J'aimerai bien me baiser moi-même, me dire des cochonneries tout bas. Crois-tu que c'est pareil? ou encore mieux qu'avec toi?
J'aimerai tant rire de moi-même, me foutre de ma gueule pour une fois et m'envoyer des bras d'honneur. Crois-tu que ça me plaira?
J'aimerai tant pleurer de moi-même, me dire, tu sais ne t'en fais pas; pour tout le monde c'est pareil, tu n'es pas tout seul dans ce cas.
J'aimerai tant m'enlever de moi-même et me voir de loin pour une fois. Crois-tu toujours que l'on s'aime quand on est loin de soi?
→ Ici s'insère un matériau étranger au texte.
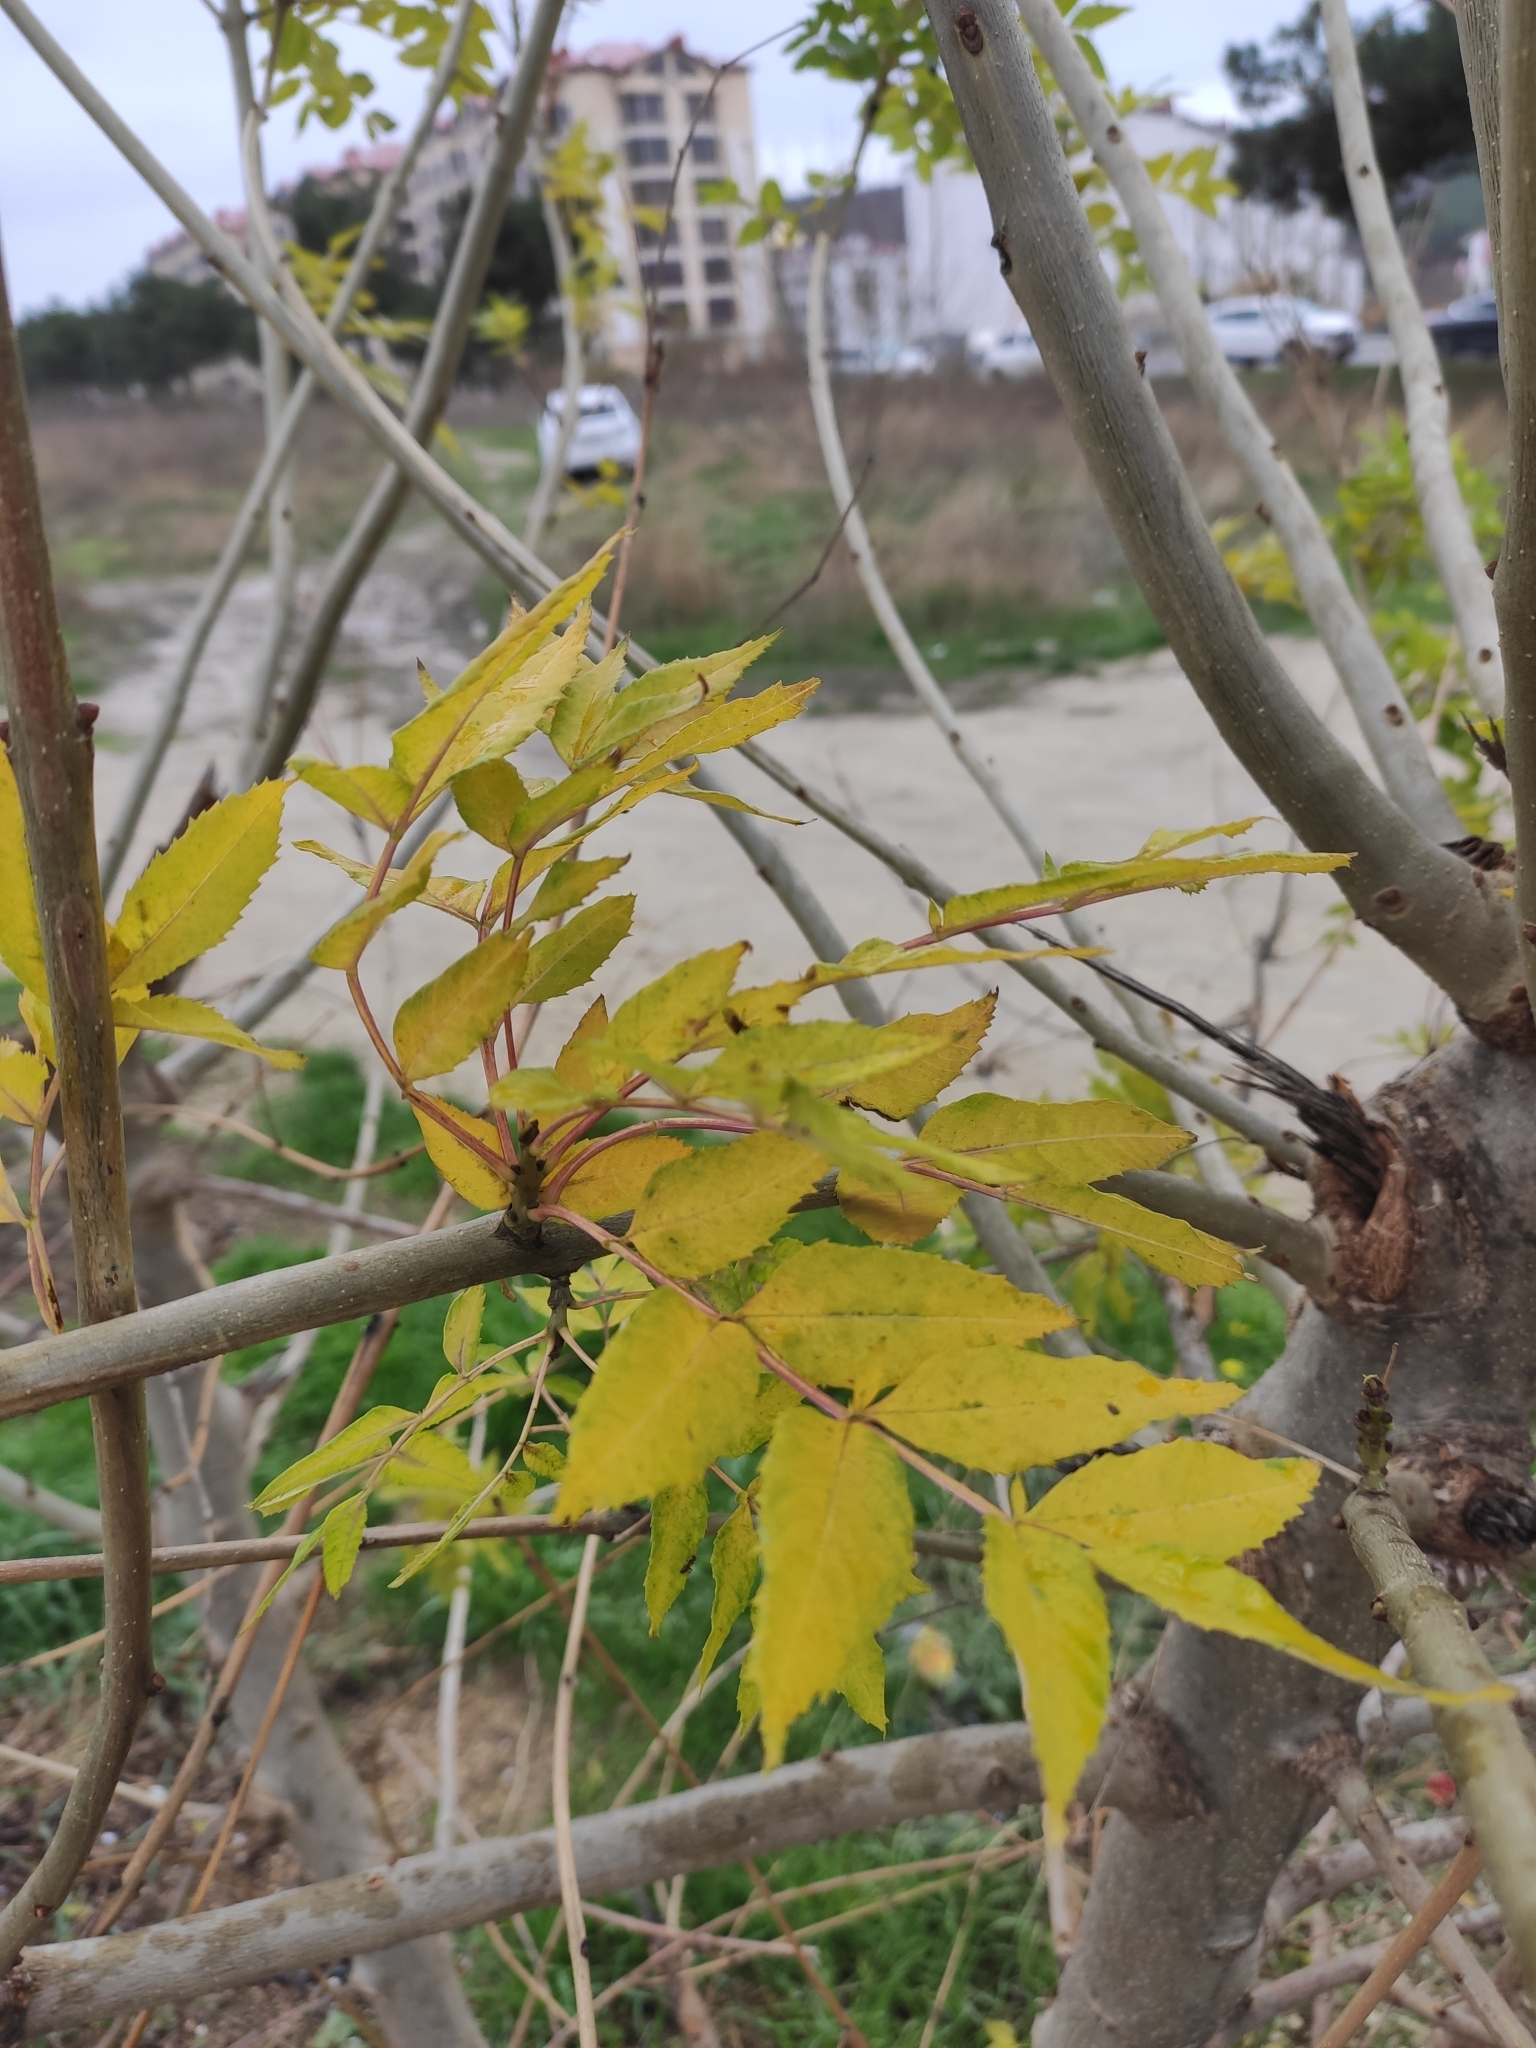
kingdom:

Quelques femmes au fond de moi
quelques personnes aussi parfois.

J'aimerai bien me pendre moi-même: au bout de la corde c'est bien moi. Crois-tu que l'on voit des merveilles quand on n'est plus ici-bas?
J'aimerai bien m'enterrer moi-même, me creuser un trou à moi et me jeter quelques crisantèmes, et, écrire "ci-git" ou je ne sais trop quoi.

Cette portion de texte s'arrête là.